Too Big to Fail? Not in the Blockchain World

Systemic risk in the financial world has increased in recent years due to the interconnected nature of global financial markets. Could the blockchain make a difference in reducing risk associated with failure of global players?

Lehman Brothers and Systemic Risk

The collapse of Lehman Brothers in 2008 shook global financial markets. It reduced investor confidence in banks and contributed to recessions across the world. Interbank lending froze as banks did not have the confidence to place even overnight deposits in their fellow banks. When the fortunes of firms can change in a matter of days, financial statements which are a year old are not helpful in evaluating a firm's financial position.

Blockchain: Real-Time Information

How could the blockchain help? If financial assets (mortgages, bonds, shares) are stored on a blockchain, it would help provide real-time information about a firm's net asset holdings.

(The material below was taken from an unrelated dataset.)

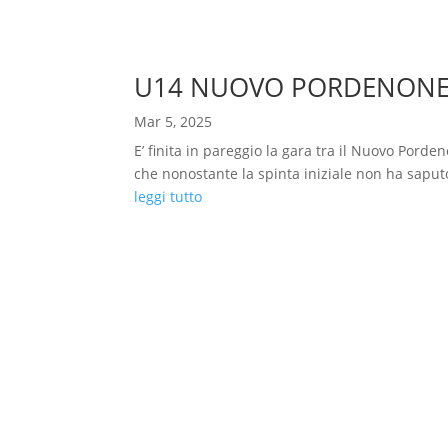
U14 NUOVO PORDENONE –
Mar 5, 2025
E’ finita in pareggio la gara tra il Nuovo Pord
che nonostante la spinta iniziale non ha saputo 
leggi tutto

This information can be used by investors to assess the financial position of a firm and take quick decisions. In the absence of this information, risk-averse investors might shun all firms in times of uncertainty.

Useful Tool For Regulators

Real-time information could help regulators assess the financial health of financial institutions which are systemically important, and suggest remedial action if required. Regulators would also be able to assess the impact of the closure of a firm on the financial system. An orderly closure of firms would be possible and no financial institution would be considered “too big to fail”.

MtGox Collapse

While the blockchain provides a tool for real time monitoring of complex systems, its effective use depends on the capability of the organizations involved. Mt.Gox couldn't reconcile its total bitcoin balance (a rather simple task) and failed to detect the leakage of bitcoins from its reserves for a period of several months. Its disorderly collapse sent shockwaves through the Bitcoin ecosystem and left thousands of investors in the lurch. An incapable regulator who monitors financial institutions' position on a real-time basis using the blockchain would be ineffective.